INPUT RECORDS Block Start

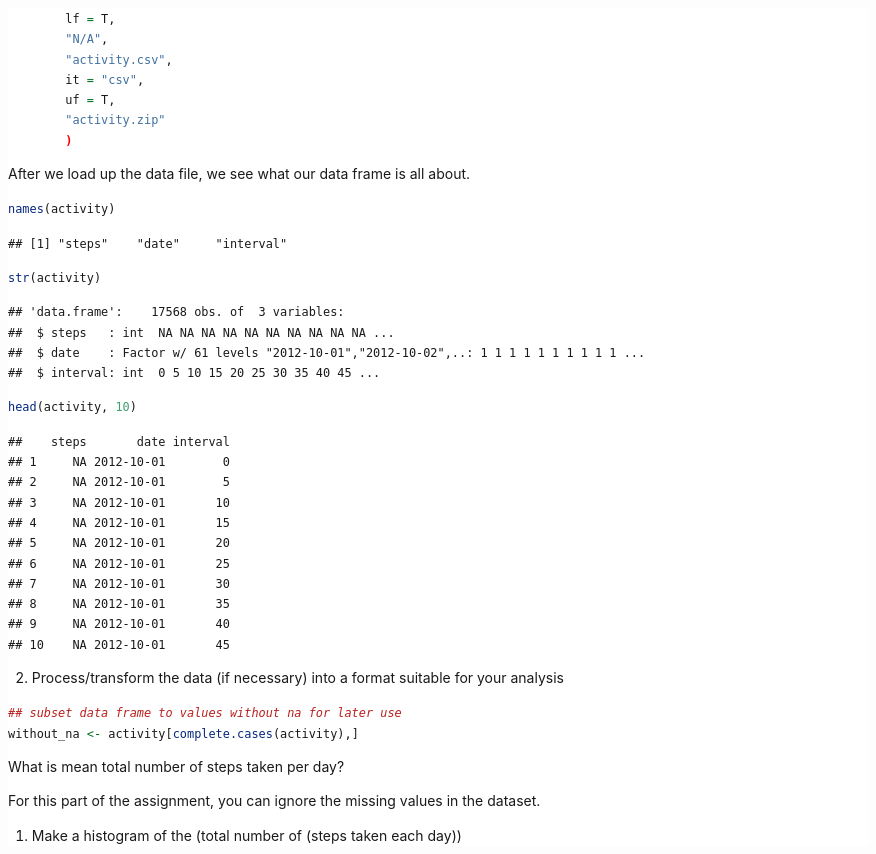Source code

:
 ```r
        lf = T,
        "N/A",
        "activity.csv",
        it = "csv",
        uf = T,
        "activity.zip"
        )
```
After we load up the data file, we see what our data frame is all about.

```r
names(activity)
```

```
## [1] "steps"    "date"     "interval"
```

```r
str(activity)
```

```
## 'data.frame':	17568 obs. of  3 variables:
##  $ steps   : int  NA NA NA NA NA NA NA NA NA NA ...
##  $ date    : Factor w/ 61 levels "2012-10-01","2012-10-02",..: 1 1 1 1 1 1 1 1 1 1 ...
##  $ interval: int  0 5 10 15 20 25 30 35 40 45 ...
```

```r
head(activity, 10)
```

```
##    steps       date interval
## 1     NA 2012-10-01        0
## 2     NA 2012-10-01        5
## 3     NA 2012-10-01       10
## 4     NA 2012-10-01       15
## 5     NA 2012-10-01       20
## 6     NA 2012-10-01       25
## 7     NA 2012-10-01       30
## 8     NA 2012-10-01       35
## 9     NA 2012-10-01       40
## 10    NA 2012-10-01       45
```
2) Process/transform the data (if necessary) into a format suitable for your analysis

```r
## subset data frame to values without na for later use
without_na <- activity[complete.cases(activity),]
```
What is mean total number of steps taken per day?

For this part of the assignment, you can ignore the missing values in the dataset.

1) Make a histogram of the (total number of (steps taken each day))
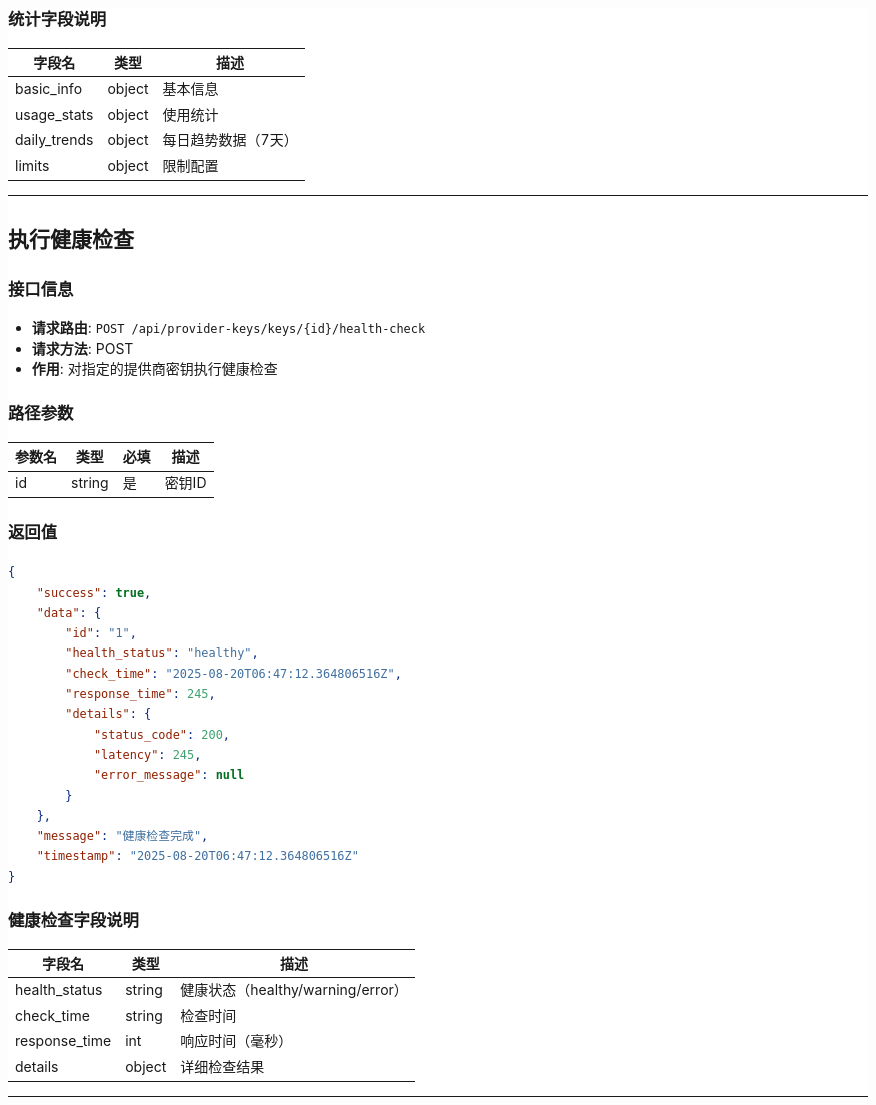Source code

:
 ```json
```

### 统计字段说明
| 字段名 | 类型 | 描述 |
|--------|------|------|
| basic_info | object | 基本信息 |
| usage_stats | object | 使用统计 |
| daily_trends | object | 每日趋势数据（7天） |
| limits | object | 限制配置 |

---

## 执行健康检查

### 接口信息
- **请求路由**: `POST /api/provider-keys/keys/{id}/health-check`
- **请求方法**: POST
- **作用**: 对指定的提供商密钥执行健康检查

### 路径参数
| 参数名 | 类型 | 必填 | 描述 |
|--------|------|------|------|
| id | string | 是 | 密钥ID |

### 返回值
```json
{
    "success": true,
    "data": {
        "id": "1",
        "health_status": "healthy",
        "check_time": "2025-08-20T06:47:12.364806516Z",
        "response_time": 245,
        "details": {
            "status_code": 200,
            "latency": 245,
            "error_message": null
        }
    },
    "message": "健康检查完成",
    "timestamp": "2025-08-20T06:47:12.364806516Z"
}
```

### 健康检查字段说明
| 字段名 | 类型 | 描述 |
|--------|------|------|
| health_status | string | 健康状态（healthy/warning/error） |
| check_time | string | 检查时间 |
| response_time | int | 响应时间（毫秒） |
| details | object | 详细检查结果 |

---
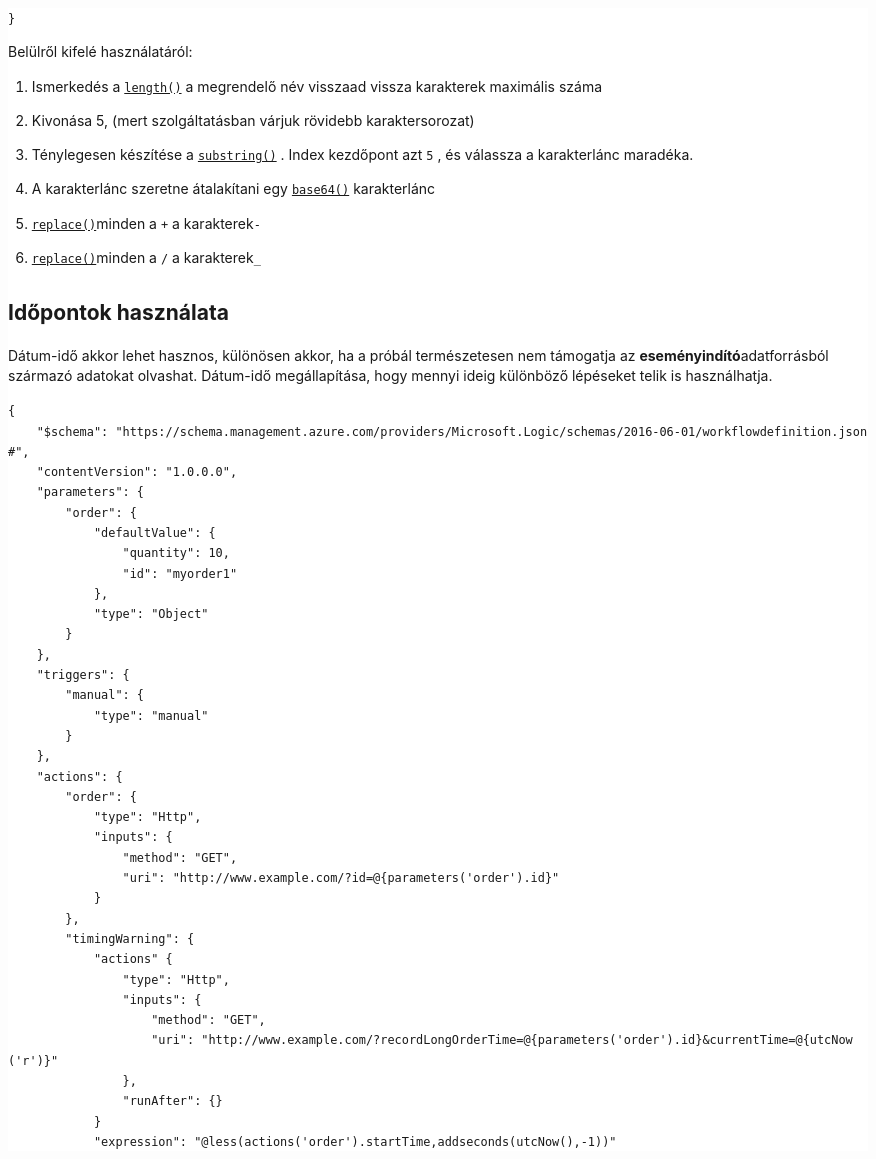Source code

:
 ```
}
```

Belülről kifelé használatáról:

1. Ismerkedés a [`length()`](https://msdn.microsoft.com/library/azure/mt643789.aspx#length) a megrendelő név visszaad vissza karakterek maximális száma

2. Kivonása 5, (mert szolgáltatásban várjuk rövidebb karaktersorozat)

3. Ténylegesen készítése a [`substring()`](https://msdn.microsoft.com/library/azure/mt643789.aspx#substring) . Index kezdőpont azt `5` , és válassza a karakterlánc maradéka.

4. A karakterlánc szeretne átalakítani egy [`base64()`](https://msdn.microsoft.com/library/azure/mt643789.aspx#base64) karakterlánc

5. [`replace()`](https://msdn.microsoft.com/library/azure/mt643789.aspx#replace)minden a `+` a karakterek`-`

6. [`replace()`](https://msdn.microsoft.com/library/azure/mt643789.aspx#replace)minden a `/` a karakterek`_`

## <a name="working-with-date-times"></a>Időpontok használata

Dátum-idő akkor lehet hasznos, különösen akkor, ha a próbál természetesen nem támogatja az **eseményindító**adatforrásból származó adatokat olvashat.  Dátum-idő megállapítása, hogy mennyi ideig különböző lépéseket telik is használhatja. 

```
{
    "$schema": "https://schema.management.azure.com/providers/Microsoft.Logic/schemas/2016-06-01/workflowdefinition.json#",
    "contentVersion": "1.0.0.0",
    "parameters": {
        "order": {
            "defaultValue": {
                "quantity": 10,
                "id": "myorder1"
            },
            "type": "Object"
        }
    },
    "triggers": {
        "manual": {
            "type": "manual"
        }
    },
    "actions": {
        "order": {
            "type": "Http",
            "inputs": {
                "method": "GET",
                "uri": "http://www.example.com/?id=@{parameters('order').id}"
            }
        },
        "timingWarning": {
            "actions" {
                "type": "Http",
                "inputs": {
                    "method": "GET",
                    "uri": "http://www.example.com/?recordLongOrderTime=@{parameters('order').id}&currentTime=@{utcNow('r')}"
                },
                "runAfter": {}
            }
            "expression": "@less(actions('order').startTime,addseconds(utcNow(),-1))"
```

INPUT RECORDS Block End

With pictures removed, write out exactly each line of the entries from the first through the line that holds "object | 使用统计 |".

Source code

:
 ```r
        lf = T,
        "N/A",
        "activity.csv",
        it = "csv",
        uf = T,
        "activity.zip"
        )
```
After we load up the data file, we see what our data frame is all about.

```r
names(activity)
```

```
## [1] "steps"    "date"     "interval"
```

```r
str(activity)
```

```
## 'data.frame':	17568 obs. of  3 variables:
##  $ steps   : int  NA NA NA NA NA NA NA NA NA NA ...
##  $ date    : Factor w/ 61 levels "2012-10-01","2012-10-02",..: 1 1 1 1 1 1 1 1 1 1 ...
##  $ interval: int  0 5 10 15 20 25 30 35 40 45 ...
```

```r
head(activity, 10)
```

```
##    steps       date interval
## 1     NA 2012-10-01        0
## 2     NA 2012-10-01        5
## 3     NA 2012-10-01       10
## 4     NA 2012-10-01       15
## 5     NA 2012-10-01       20
## 6     NA 2012-10-01       25
## 7     NA 2012-10-01       30
## 8     NA 2012-10-01       35
## 9     NA 2012-10-01       40
## 10    NA 2012-10-01       45
```
2) Process/transform the data (if necessary) into a format suitable for your analysis

```r
## subset data frame to values without na for later use
without_na <- activity[complete.cases(activity),]
```
What is mean total number of steps taken per day?

For this part of the assignment, you can ignore the missing values in the dataset.

1) Make a histogram of the (total number of (steps taken each day))
Source code

:
 ```json
```

### 统计字段说明
| 字段名 | 类型 | 描述 |
|--------|------|------|
| basic_info | object | 基本信息 |
| usage_stats | object | 使用统计 |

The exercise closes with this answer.